Boston frames surveillance debate: Police state paranoia has long stoked angst and outrage, until an incident like the Boston Marathon bombings takes place and the nation heaves a sigh of relief that security cameras gazed unblinkingly upon Beantown’s streets and sidewalks. – Politico.

The SEVEN stories that impact your life

  1. House oversight committee is looking into your pay. The Washington Post reports, the Congressman have requested a study of the federal pay scale. In a letter to the Government Accountability Office, Reps. Darrell Issa (R-Calif.), Elijah Cummings (D-Md.) and Blake Farenthold (R-Tex.) asked the congressional watchdog agency to ”identify the attributes of a modern, effective classification system and the extent to which the GS system is consistent with those attributes.”
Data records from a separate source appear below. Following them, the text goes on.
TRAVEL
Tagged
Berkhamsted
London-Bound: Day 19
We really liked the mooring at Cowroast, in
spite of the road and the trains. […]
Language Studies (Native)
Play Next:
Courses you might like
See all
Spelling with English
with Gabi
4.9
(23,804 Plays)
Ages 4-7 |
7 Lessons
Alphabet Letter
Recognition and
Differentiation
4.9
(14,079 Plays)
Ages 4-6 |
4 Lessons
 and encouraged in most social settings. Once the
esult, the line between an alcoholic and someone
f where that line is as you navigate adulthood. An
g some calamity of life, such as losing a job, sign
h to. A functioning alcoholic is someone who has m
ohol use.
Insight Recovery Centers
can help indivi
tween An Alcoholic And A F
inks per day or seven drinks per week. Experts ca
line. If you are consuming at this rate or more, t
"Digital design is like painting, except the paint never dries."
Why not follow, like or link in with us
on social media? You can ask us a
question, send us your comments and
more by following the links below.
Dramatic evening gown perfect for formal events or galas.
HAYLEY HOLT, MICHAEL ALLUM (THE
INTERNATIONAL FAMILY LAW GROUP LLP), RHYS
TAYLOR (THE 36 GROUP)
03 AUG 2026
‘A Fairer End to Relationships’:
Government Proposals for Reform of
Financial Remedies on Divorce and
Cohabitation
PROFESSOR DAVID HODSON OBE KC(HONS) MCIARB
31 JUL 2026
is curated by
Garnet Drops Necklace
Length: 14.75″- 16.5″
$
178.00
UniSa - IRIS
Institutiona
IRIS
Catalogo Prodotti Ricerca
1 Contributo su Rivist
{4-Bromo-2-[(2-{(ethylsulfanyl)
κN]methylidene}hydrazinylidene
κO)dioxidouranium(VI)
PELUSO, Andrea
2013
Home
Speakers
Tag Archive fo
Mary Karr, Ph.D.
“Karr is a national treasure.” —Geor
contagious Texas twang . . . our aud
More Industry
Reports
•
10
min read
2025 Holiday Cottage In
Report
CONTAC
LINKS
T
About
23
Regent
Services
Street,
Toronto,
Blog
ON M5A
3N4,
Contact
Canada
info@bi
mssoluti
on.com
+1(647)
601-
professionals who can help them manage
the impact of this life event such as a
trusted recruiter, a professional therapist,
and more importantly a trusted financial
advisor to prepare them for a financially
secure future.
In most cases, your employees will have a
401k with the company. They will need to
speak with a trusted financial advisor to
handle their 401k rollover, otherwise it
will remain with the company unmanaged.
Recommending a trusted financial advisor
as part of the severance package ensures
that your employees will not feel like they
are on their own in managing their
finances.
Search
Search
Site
  2. The Pentagon is boosting its spending on offensive cyberwarfare capabilities. Military Times reports, the military is increasing its budget for cyber-warfare and expanding its offensive capabilities, including the ability to blind an enemy’s radar or shut down its command systems in the event of war, according to two defense officials. In the 2014 defense budget released recently, the money allocated for cyber-operations rose to $4.7 billion, up from $3.9 billion.
  3. Eric Fanning has been confirmed by the Senate to be the next Air Force undersecretary, a position that’s been open since June 2012, when Erin Conaton left the job to become undersecretary of defense for personnel and readiness. In the meantime, Jamie Morin has held the position on an acting basis. Fanning, who previously served as the Navy’s deputy undersecretary and deputy chief management officer, is expected to be sworn into his new position later this month.
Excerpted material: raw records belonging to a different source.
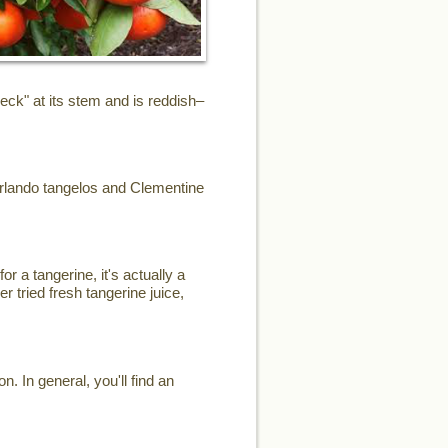
eck" at its stem and is reddish–
Orlando tangelos and Clementine
or a tangerine, it's actually a
r tried fresh tangerine juice,
. In general, you'll find an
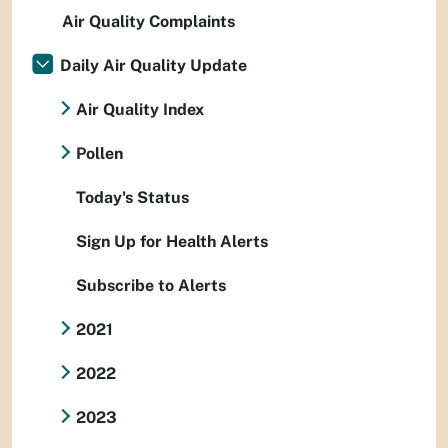
Air Quality Complaints
Daily Air Quality Update
Air Quality Index
Pollen
Today's Status
Sign Up for Health Alerts
Subscribe to Alerts
2021
2022
2023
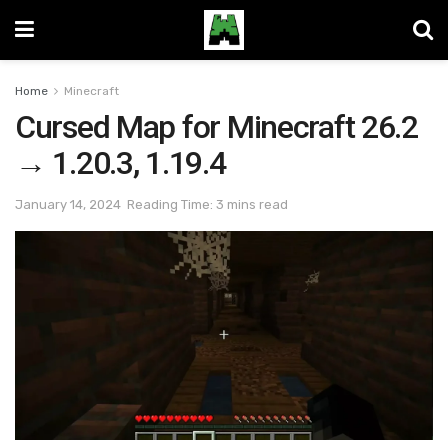
Home
Minecraft
Cursed Map for Minecraft 26.2
→ 1.20.3, 1.19.4
January 14, 2024
Reading Time: 3 mins read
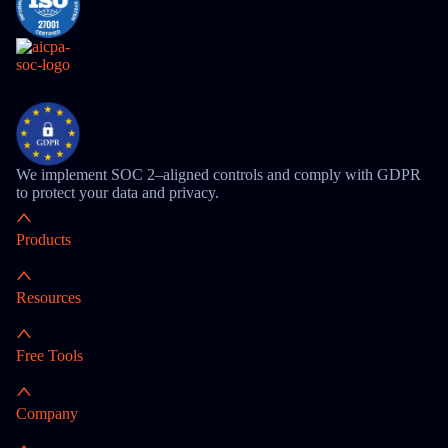
We implement SOC 2–aligned controls and comply with GDPR
to protect your data and privacy.
Products
Resources
Free Tools
Company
  4. In your furlough update. All 90,000 employees at the Internal Revenue Service will begin to receive their furlough notices today — including Acting Commissioner Steven Miller. Federal Times reports, the furloughs will occur on May 24, June 14, July 5, July 22 and Aug. 30, with another two days possible in August and September.
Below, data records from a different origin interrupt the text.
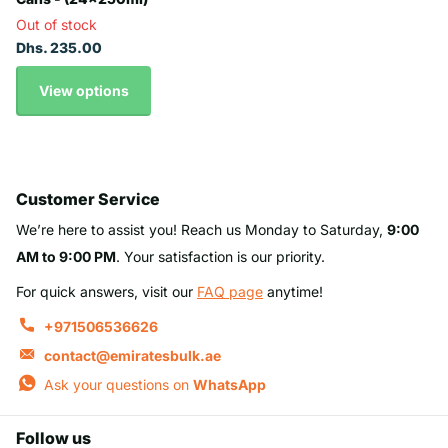
Out of stock
Dhs. 235.00
View options
Customer Service
We’re here to assist you! Reach us Monday to Saturday,
9:00
AM to 9:00 PM
. Your satisfaction is our priority.
For quick answers, visit our
FAQ page
anytime!
+971506536626
contact@emiratesbulk.ae
Ask your questions on
WhatsApp
Follow us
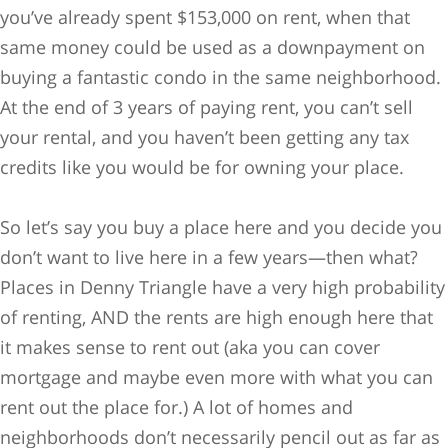
you’ve already spent $153,000 on rent, when that
same money could be used as a downpayment on
buying a fantastic condo in the same neighborhood.
At the end of 3 years of paying rent, you can’t sell
your rental, and you haven’t been getting any tax
credits like you would be for owning your place.
So let’s say you buy a place here and you decide you
don’t want to live here in a few years—then what?
Places in Denny Triangle have a very high probability
of renting, AND the rents are high enough here that
it makes sense to rent out (aka you can cover
mortgage and maybe even more with what you can
rent out the place for.) A lot of homes and
neighborhoods don’t necessarily pencil out as far as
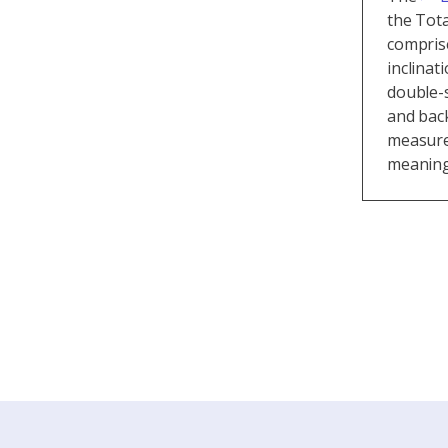
the Tota
compris
inclinat
double-s
and back
measure
meaningf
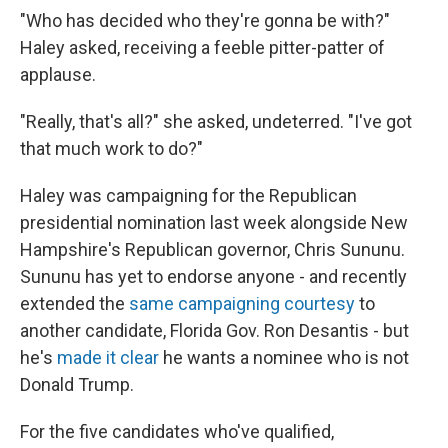
"Who has decided who they're gonna be with?"
Haley asked, receiving a feeble pitter-patter of
applause.
"Really, that's all?" she asked, undeterred. "I've got
that much work to do?"
Haley was campaigning for the Republican
presidential nomination last week alongside New
Hampshire's Republican governor, Chris Sununu.
Sununu has yet to endorse anyone - and recently
extended the
same campaigning courtesy
to
another candidate, Florida Gov. Ron Desantis - but
he's
made it clear
he wants a nominee who is not
Donald Trump.
For the five candidates who've qualified,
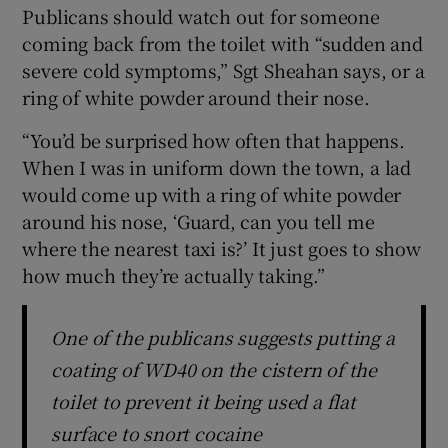
Publicans should watch out for someone
coming back from the toilet with “sudden and
severe cold symptoms,” Sgt Sheahan says, or a
ring of white powder around their nose.
“You’d be surprised how often that happens.
When I was in uniform down the town, a lad
would come up with a ring of white powder
around his nose, ‘Guard, can you tell me
where the nearest taxi is?’ It just goes to show
how much they’re actually taking.”
One of the publicans suggests putting a
coating of WD40 on the cistern of the
toilet to prevent it being used a flat
surface to snort cocaine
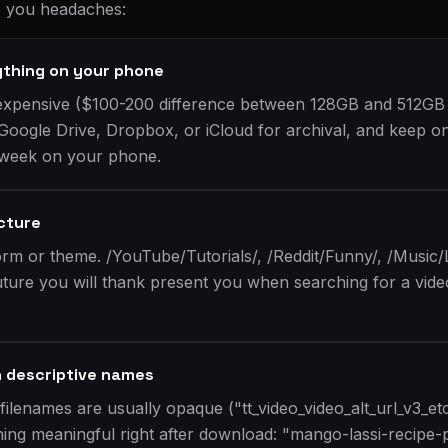
e you headaches:
ything on your phone
expensive ($100-200 difference between 128GB and 512GB
 Google Drive, Dropbox, or iCloud for archival, and keep on
 week on your phone.
ucture
orm or theme. /YouTube/Tutorials/, /Reddit/Funny/, /Music/
ture you will thank present you when searching for a vid
h descriptive names
filenames are usually opaque ("tt_video_video_alt_url_v3_e
ng meaningful right after download: "mango-lassi-recipe-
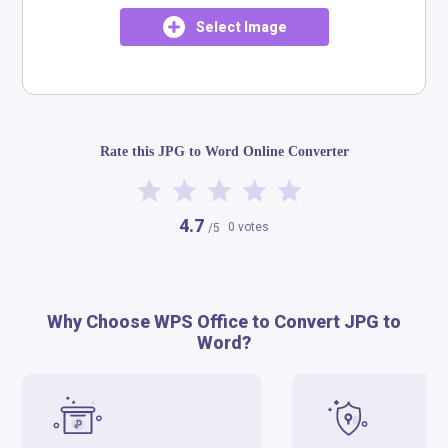
Select Image
Rate this JPG to Word Online Converter
4.7
0 votes
/5
Why Choose WPS Office to Convert JPG to
Word?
  5. Combined Federal Campaign pledges fell to $257.2 million in 2012, down more than $15 million about 6 percent — from the preceding year, according to new federal figures. Federal Times reports, the total represents the third straight yearly drop for the troubled workplace charity drive; the numbers —are the lowest since at least 2004, when pledges amounted to $256.9 million.
  6. The Veterans Affairs Department announced a new plan to expedite disability claims from the veterans who have waited the longest. VA says it is making provisional decisions on claims that are at least a year old. It will use the evidence at hand. The agency is responding to criticism about the soaring number of claims that have been pending for longer than 125 days. The VA said that of the nearly 900,000 claims pending in the system, some 250,000 are from veterans who have been waiting at least a year for a decision.
  7. And on GovLoop in case you missed the DorobekINSIDER Live panel discussion on citizen engagement – you can find the recap here.

The DorobekINSIDER water-cooler fodder

  • George Packer: Boston’s Bravery: “Since we live in a period when many things in America don’t work, it’s almost strange to find so many institutions and individuals meeting our highest standards. The bravery, humanity, and sheer competence of people in Boston recalled London during the Blitz, or New York on September 11th. “
  • Government Technology: Can Los Angeles Redesign How We Vote? L.A. County enters into the design phase of a new user-driven voting system for the city’s 4.7 million registered voters.